* **Exercise material**
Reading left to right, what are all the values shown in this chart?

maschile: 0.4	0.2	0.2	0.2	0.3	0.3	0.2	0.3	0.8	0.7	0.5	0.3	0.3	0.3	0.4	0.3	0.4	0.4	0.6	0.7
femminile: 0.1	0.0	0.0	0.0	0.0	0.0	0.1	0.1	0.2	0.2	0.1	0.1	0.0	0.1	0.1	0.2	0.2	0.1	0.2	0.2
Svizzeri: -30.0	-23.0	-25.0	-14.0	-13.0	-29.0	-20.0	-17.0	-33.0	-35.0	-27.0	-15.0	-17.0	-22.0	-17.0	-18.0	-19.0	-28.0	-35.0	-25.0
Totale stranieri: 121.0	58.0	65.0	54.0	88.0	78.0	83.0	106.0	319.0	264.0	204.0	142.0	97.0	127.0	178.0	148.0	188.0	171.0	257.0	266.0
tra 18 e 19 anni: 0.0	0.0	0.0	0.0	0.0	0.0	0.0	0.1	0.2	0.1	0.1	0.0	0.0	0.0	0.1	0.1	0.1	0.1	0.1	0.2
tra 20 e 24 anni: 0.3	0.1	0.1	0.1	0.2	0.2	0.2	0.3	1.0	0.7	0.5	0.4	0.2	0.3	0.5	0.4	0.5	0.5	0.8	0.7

* **Exercise prompt**
Can you edit the entries above so that "chart" becomes "graph" and nothing else changes?

* **Written answer**
Reading left to right, what are all the values shown in this graph?

maschile: 0.4	0.2	0.2	0.2	0.3	0.3	0.2	0.3	0.8	0.7	0.5	0.3	0.3	0.3	0.4	0.3	0.4	0.4	0.6	0.7
femminile: 0.1	0.0	0.0	0.0	0.0	0.0	0.1	0.1	0.2	0.2	0.1	0.1	0.0	0.1	0.1	0.2	0.2	0.1	0.2	0.2
Svizzeri: -30.0	-23.0	-25.0	-14.0	-13.0	-29.0	-20.0	-17.0	-33.0	-35.0	-27.0	-15.0	-17.0	-22.0	-17.0	-18.0	-19.0	-28.0	-35.0	-25.0
Totale stranieri: 121.0	58.0	65.0	54.0	88.0	78.0	83.0	106.0	319.0	264.0	204.0	142.0	97.0	127.0	178.0	148.0	188.0	171.0	257.0	266.0
tra 18 e 19 anni: 0.0	0.0	0.0	0.0	0.0	0.0	0.0	0.1	0.2	0.1	0.1	0.0	0.0	0.0	0.1	0.1	0.1	0.1	0.1	0.2
tra 20 e 24 anni: 0.3	0.1	0.1	0.1	0.2	0.2	0.2	0.3	1.0	0.7	0.5	0.4	0.2	0.3	0.5	0.4	0.5	0.5	0.8	0.7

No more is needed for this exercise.